#### [The tasks]
1. In the pull request thread about using LightningDataModule for TimeSeriesDataset, which scaler gets assigned when target_normalizer is the string "auto"?
2. Write the next part of the pull request discussion about using LightningDataModule for TimeSeriesDataset, picking up after its final comment.

#### [Source excerpt]
--------

[ENH] Experimental PR for using `LightningDataModule` for `TimeSeriesDataset` (version -A) #1770

phoeenniixx · 2025-02-16T08:08:06Z

Tries to implement D2 layer (with minimum functionality) using LightningDataModule

phoeenniixx · 2025-02-16T08:10:05Z

Hi @fkiraly, @agobbifbk
Although I have tried to make it as real as possible, but there may be some logical issues, please tell me if you find any.

I also have created a basic example notebook: https://colab.research.google.com/drive/1FvLlmEOgm3D3JgNFVeAtwPk4cXagJ0CY?usp=sharing

Please have a look at it.

fkiraly · 2025-02-16T08:57:23Z

this is brilliant! I think we are nearly there now.
Could you also try the following?

adding an inference vignette, i.e., how to apply the model when trained - on different data, possibly
try to interface one of the current ptf models? To see how difficult it is in terms of adaptation (this could be a separate PR or notebook)

phoeenniixx · 2025-02-16T12:41:52Z

I have added the inference vignette to the nb as well

agobbifbk · 2025-02-17T08:09:38Z

It seems a good starting point. I will review as soon as possible meanwhile I see some breaking points:

if self.data_future is not None:
            if self.group:
                future_mask = self.data_future.groupby(self.group).groups[group_id]
                future_data = self.data_future.loc[future_mask]
            else:
                future_data = self.data_future
            ## we can discuss if it is needed
            result.update( 
                {
                    "t_f": torch.tensor(future_data[self.time].values), ## care, in case of timestamp this will not work
                    "x_f": torch.tensor(future_data[self.known].values),
                }
            )

I see you define the scaler but there is no fit or fit_transform

   if isinstance(target_normalizer, str) and target_normalizer.lower() == "auto":
            self.target_normalizer = RobustScaler()
        else:
            self.target_normalizer = target_normalizer

This step may not working if not all the keys are defined:

            x = {
                "encoder_cat": data["features"]["categorical"][encoder_indices],
                "encoder_cont": data["features"]["continuous"][encoder_indices],
                "decoder_cat": data["features"]["categorical"][decoder_indices],
                "decoder_cont": data["features"]["continuous"][decoder_indices],
                "encoder_lengths": torch.tensor(enc_length),
                "decoder_lengths": torch.tensor(pred_length),
                "decoder_target_lengths": torch.tensor(pred_length),
                "groups": data["group"],
                "encoder_time_idx": torch.arange(enc_length),
                "decoder_time_idx": torch.arange(enc_length, enc_length + pred_length),
                "target_scale": target_scale,
            }

I will go deeper on that in the next hours!

--------

#### [Provided material]
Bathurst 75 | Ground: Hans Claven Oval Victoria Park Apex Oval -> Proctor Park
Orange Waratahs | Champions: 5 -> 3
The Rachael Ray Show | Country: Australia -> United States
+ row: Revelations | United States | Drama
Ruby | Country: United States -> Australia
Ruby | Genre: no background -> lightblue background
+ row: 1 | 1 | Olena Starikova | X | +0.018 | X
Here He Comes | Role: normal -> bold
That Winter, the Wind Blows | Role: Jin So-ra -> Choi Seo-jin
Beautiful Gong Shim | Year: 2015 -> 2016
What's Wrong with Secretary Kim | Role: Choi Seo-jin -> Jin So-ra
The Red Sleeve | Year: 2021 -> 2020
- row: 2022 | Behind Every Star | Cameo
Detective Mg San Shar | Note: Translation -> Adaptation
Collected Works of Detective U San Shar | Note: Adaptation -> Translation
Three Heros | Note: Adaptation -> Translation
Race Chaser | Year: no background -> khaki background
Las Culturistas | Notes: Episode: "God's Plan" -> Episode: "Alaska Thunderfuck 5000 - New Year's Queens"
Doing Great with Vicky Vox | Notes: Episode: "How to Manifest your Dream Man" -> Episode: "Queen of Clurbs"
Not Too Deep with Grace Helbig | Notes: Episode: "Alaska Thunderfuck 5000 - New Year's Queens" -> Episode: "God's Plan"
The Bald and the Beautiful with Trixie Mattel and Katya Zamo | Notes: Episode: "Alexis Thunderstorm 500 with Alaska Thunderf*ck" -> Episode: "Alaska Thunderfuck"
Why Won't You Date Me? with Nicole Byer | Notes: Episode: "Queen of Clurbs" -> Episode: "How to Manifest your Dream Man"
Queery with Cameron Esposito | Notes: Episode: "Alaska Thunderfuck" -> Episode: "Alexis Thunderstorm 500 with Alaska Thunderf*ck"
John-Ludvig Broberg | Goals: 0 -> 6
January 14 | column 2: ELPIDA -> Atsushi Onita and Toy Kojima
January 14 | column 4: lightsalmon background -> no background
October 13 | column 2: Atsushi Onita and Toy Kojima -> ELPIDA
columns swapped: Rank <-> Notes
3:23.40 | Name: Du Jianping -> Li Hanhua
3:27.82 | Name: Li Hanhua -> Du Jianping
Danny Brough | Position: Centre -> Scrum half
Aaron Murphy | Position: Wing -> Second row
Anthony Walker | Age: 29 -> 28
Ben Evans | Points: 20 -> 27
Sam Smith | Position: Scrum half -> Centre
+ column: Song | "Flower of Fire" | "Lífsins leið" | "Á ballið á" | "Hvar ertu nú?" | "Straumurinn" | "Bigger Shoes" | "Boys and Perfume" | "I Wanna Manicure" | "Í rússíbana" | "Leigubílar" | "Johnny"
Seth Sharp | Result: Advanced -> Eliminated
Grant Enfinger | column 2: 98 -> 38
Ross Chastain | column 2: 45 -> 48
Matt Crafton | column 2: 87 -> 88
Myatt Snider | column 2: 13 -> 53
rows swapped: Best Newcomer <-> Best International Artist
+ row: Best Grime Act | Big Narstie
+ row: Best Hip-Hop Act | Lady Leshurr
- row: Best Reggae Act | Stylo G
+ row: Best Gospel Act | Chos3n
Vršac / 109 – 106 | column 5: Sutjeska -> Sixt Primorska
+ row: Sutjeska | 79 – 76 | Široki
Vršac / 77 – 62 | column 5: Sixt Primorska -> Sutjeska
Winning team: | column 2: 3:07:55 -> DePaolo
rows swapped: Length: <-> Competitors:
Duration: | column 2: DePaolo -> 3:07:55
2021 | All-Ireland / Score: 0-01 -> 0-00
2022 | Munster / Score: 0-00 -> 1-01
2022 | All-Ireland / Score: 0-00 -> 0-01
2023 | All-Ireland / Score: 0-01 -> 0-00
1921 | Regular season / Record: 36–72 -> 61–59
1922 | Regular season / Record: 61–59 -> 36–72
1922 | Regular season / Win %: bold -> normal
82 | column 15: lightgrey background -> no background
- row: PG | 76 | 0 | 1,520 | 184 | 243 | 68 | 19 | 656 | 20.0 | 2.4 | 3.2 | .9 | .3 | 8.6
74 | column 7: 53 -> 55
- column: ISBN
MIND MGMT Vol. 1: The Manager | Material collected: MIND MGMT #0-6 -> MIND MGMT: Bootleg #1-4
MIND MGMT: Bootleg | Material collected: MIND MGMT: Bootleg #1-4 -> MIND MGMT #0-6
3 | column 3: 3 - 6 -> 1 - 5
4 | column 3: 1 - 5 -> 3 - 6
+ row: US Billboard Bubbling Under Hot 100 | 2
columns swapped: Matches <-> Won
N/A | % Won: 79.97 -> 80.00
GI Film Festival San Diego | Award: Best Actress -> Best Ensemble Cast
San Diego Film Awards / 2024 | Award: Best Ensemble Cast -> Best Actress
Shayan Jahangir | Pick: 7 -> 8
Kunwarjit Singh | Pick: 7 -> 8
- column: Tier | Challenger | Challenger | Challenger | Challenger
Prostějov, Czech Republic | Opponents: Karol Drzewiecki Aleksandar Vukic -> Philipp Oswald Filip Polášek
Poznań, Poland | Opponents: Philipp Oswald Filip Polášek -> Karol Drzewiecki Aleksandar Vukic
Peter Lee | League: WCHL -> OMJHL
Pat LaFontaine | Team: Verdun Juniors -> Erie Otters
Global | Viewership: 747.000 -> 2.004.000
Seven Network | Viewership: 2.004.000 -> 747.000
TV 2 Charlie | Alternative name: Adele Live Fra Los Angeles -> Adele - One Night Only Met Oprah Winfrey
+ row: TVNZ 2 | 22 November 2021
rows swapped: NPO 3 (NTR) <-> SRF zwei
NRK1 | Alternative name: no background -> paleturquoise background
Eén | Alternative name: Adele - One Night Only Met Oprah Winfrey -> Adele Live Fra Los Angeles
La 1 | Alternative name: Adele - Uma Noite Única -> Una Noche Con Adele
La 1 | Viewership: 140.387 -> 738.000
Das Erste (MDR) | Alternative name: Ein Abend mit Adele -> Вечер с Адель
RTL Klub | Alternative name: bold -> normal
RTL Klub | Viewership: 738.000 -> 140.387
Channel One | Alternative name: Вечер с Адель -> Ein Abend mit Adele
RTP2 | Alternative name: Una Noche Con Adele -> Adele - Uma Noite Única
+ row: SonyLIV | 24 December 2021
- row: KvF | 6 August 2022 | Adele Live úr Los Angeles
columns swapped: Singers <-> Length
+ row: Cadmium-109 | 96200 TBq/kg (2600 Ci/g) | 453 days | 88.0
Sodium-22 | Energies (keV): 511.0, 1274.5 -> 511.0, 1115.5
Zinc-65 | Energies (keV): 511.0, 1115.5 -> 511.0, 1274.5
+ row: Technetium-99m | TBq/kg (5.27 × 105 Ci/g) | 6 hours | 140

--------

#### [Task responses]
1. RobustScaler

2.
phoeenniixx · 2025-02-17T11:50:04Z

Thanks for the review @agobbifbk !

I see you define the scaler but there is no fit or fit_transform
This step may not working if not all the keys are defined:

Yes actually, I had some doubts about the scalers, transforms, normalizers, like where should we define them and perform the fit, fit_transform?
For now, I just tried if this approach worked, and then we could make the preprocessing etc, more robust and complex.
I just wanted an approval that this is the direction we want to move, then we can start making the output as close as possible to the existing TimeSeriesDataset

fkiraly · 2025-02-17T18:01:23Z

It seems a good starting point. I will review as soon as possible meanwhile I see some breaking points:

The suggested tests - if robust - would probably reveal such issues (and prevent them from being introduced)

phoeenniixx · 2025-02-19T14:36:20Z

Hi @fkiraly, @agobbifbk, I have added some tests, will they suffice or we need to add something else as well?

fkiraly

This is brilliant! I the new tests cover input/output type assertions.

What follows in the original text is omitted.